In their monthly meetings, the mayor and two elected commissioners, who act as city councilors – all SpaceX employees – discuss common municipal matters, such as voting to approve laws and initiating the hiring process for a police chief.
The city is experiencing a frenetic pace of construction. Trucks and Cybertrucks circulate along the widened four-lane highway between Brownsville and Starbase, while workers erect the Gigabay, the future rocket assembly line. The 120-meter launch towers reinforce the feeling that the Texas frontier has become a laboratory for interplanetary ambitions.

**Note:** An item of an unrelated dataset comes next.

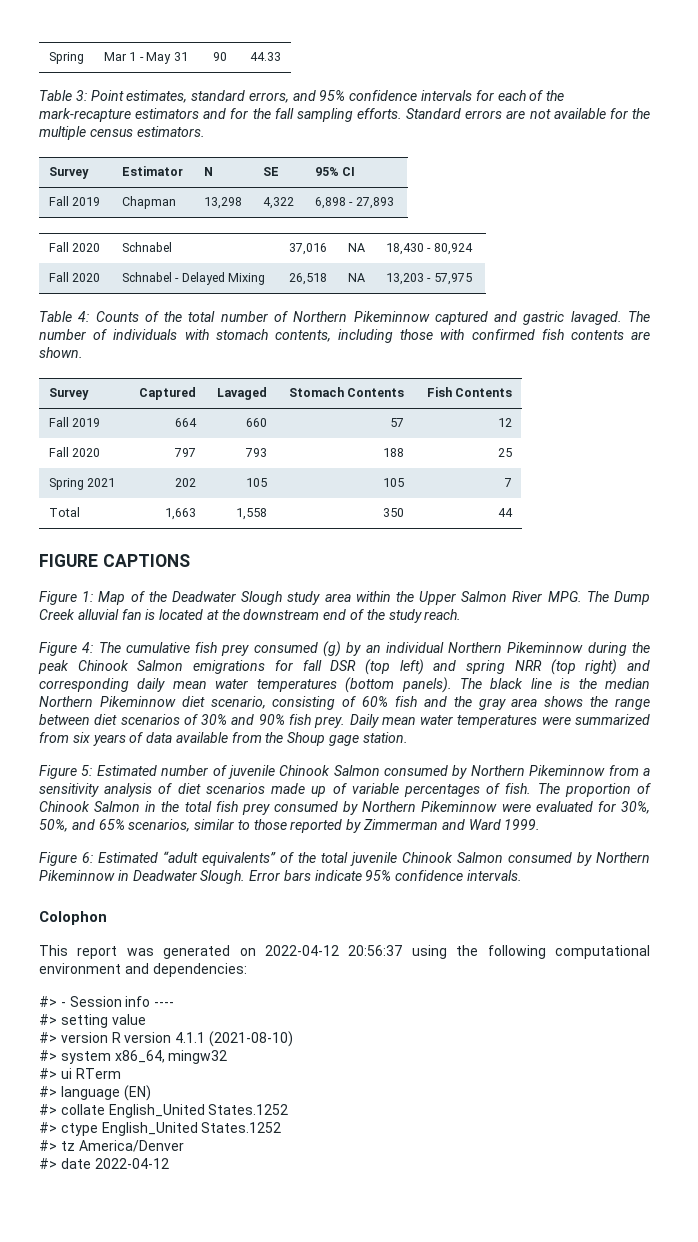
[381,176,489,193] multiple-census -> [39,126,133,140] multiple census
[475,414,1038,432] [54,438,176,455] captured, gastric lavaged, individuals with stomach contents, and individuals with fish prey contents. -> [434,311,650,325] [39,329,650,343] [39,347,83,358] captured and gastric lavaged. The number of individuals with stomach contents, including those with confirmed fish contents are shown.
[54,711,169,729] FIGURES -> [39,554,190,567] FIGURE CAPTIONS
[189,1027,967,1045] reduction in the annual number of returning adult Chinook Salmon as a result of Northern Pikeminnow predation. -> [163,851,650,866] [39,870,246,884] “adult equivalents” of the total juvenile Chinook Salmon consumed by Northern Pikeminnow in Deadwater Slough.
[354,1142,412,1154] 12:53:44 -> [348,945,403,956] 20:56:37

Other companies are eyeing the region's growth. Near Starbase, a tangle of about 20 cranes can be seen on the horizon, constructing NextDecade's Rio Grande LNG project.
The plant will produce 30 million tons of liquefied natural gas (LNG) per year, contributing to fulfilling yet another mission of the Trump era: exporting the "molecules of freedom" of energy. Weapons manufacturers and other technology companies are eyeing the region.
Saronic Technologies, a defense contractor based in Austin, expects to build a $3.2 billion shipyard. Developers have proposed several data center projects.
The American press cites similarities between Starbase and the autocratic corporate cities of the 19th and early 20th centuries. Like Musk, the industrial magnates of that era built their own private fiefdoms, not only to consolidate control over workers, but also to realize their vision of an ideal society.
Perhaps the grandest company town of all was Fordlândia, the sprawling city that Henry Ford built in the Brazilian Amazon rainforest for rubber tree cultivation. Fordlândia was Ford's personal utopia, an expression of his social views, his personal preferences, and even his vegetarianism.
Inaugurated in 1928, Fordlândia ended up as one of the biggest business failures in the history of the United States in Latin America. The project was officially abandoned in 1934, after years of conflict, disease, labor unrest, and disastrous economic results, with losses estimated at US$500 million in today's values. Ford sold the area to the Brazilian government in 1945 for a minimal fraction of what it had invested.
Today, the darkest realities of Starbase are whispered. Accident rates at the site far exceed the space industry average, according to a 2024 Reuters report. Twelve-hour workdays are common there.
A real estate agent quoted by The New York Times said that one of the main motivations for SpaceX employees to move to Starbase was to spend their little free time with their families, instead of commuting to work. But one of his clients had to be hospitalized for consuming excessive amounts of energy drinks, which prevented him from staying alert after 38 consecutive days of work.
Musk not only intends to consolidate Starbase but also create other spaceport cities, thanks to the enormous capital injection from SpaceX's recent IPO. On May 12, he announced on social media that "SpaceX is considering several locations, both domestic and international, to build the most advanced spaceports in the world!"
His announcement came shortly after reports that a large area of land on the Louisiana coast may have been acquired by an unnamed aerospace company, widely speculated to be SpaceX. Immediately, Louisiana lawmakers had just approved a similar package of incentives and tax breaks for the aerospace sector in an attempt to win Musk over.
Between enthusiasm and unease, Starbase has become a new Fordlândia — now powered by rockets, trillions of dollars, and interplanetary ambitions — and a laboratory for how economic power, political influence, and technological colonization can redefine the future of the southern Texas frontier in the 21st century.